Op het station is het gezellig druk met de andere gastgezinnen en de mensen van de school die alles geregeld hebben. Iedereen wacht en…,

‘Daar is de bus!’ roepen alle kinderen. Mirco geeft me een hand en trekt me mee naar voren. We zoeken onze Nicky, als we ineens naast ons horen: ‘Hoi nieuwe familie, ik ben hier!’ We draaien ons om en met moeite weet ik mijn tranen binnen te houden als we met zijn drieën, Nicky omarmen. Door de emotie gaat mijn Engels de mist in, en ik gebaar uiteindelijk maar, waar onze auto staat.

Onderweg vertelt Nicky alles over haar eerste verre reis die ze gemaakt heeft, en hoe blij ze is dat ze een maand bij ons mag logeren. Als ik de straat indraai, opent Mirco ineens het raampje en roept: ‘Pappa, Nicky zit bij ons in de auto!’ Ik kijk goed en zie de taxi voor ons huis staan, en inderdaad mijn man staat met de bestuurder te praten.

‘Hij komt net terug uit Indonesië,’ leg ik aan Nicky uit, terwijl ik inparkeer. We stappen uit en de taxichauffeur zegt: ‘Wat leuk dat jullie allemaal tegelijk aankomen!’ Lachend nemen we afscheid van hem en onder het gejubel van de kinderen lopen we naar de voordeur waar onze hond blij wacht, maar mijn blijheid verschiet omdat ik iets ruik, wat ik niet wil ruiken. Als ik de deur open, komt de stank ons al tegemoet.

‘Nee, niet nu,’ zeg ik zachtjes tegen mezelf, terwijl ik mijn schouders teleurgesteld laat hangen.

‘Mam, het hele huis ruikt naar de poep, lekker binnenkomen!’ zegt Mirco lachend, en houdt zijn neus dichtgeknepen.

‘Beh,’ zegt Lina, en wuift demonstratief met haar hand voor haar neus.

‘Sorry,’ begin ik haperend, en mijn man neemt het gesprek over. ‘De strontputten moeten geleegd worden, maar het bedrijf had nog geen tijd gehad om langs te komen.’ Appie legt alles uit, terwijl ik overal de kranen openzet om de stank te verdrijven.

Na een half uurtje gaat, terwijl ik bijna het middageten klaar heb, Mirco bij Nicky op de bank zitten en begint ineens hard te lachen!

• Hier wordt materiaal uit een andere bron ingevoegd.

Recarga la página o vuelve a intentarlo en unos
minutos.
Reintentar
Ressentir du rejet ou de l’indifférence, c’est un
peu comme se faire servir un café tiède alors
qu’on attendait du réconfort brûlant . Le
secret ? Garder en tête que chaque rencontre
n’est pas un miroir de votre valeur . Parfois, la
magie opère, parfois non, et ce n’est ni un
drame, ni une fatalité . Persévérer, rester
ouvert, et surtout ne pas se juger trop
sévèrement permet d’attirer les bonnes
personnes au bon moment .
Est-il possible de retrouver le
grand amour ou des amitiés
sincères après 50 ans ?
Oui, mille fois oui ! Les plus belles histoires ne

‘Mirco je stinkt!’ roept Lina lachend, terwijl ze met haar hand haar neus dichtknijpt.

Ik kijkt met lede ogen toe hoe de kinderen lachend naar de Amerikaanse studente kijken, die meelacht en zegt: ‘Laat ze maar, op deze manier breekt het ijs!’ Ik zucht diep en glimlach dan uiteindelijk maar.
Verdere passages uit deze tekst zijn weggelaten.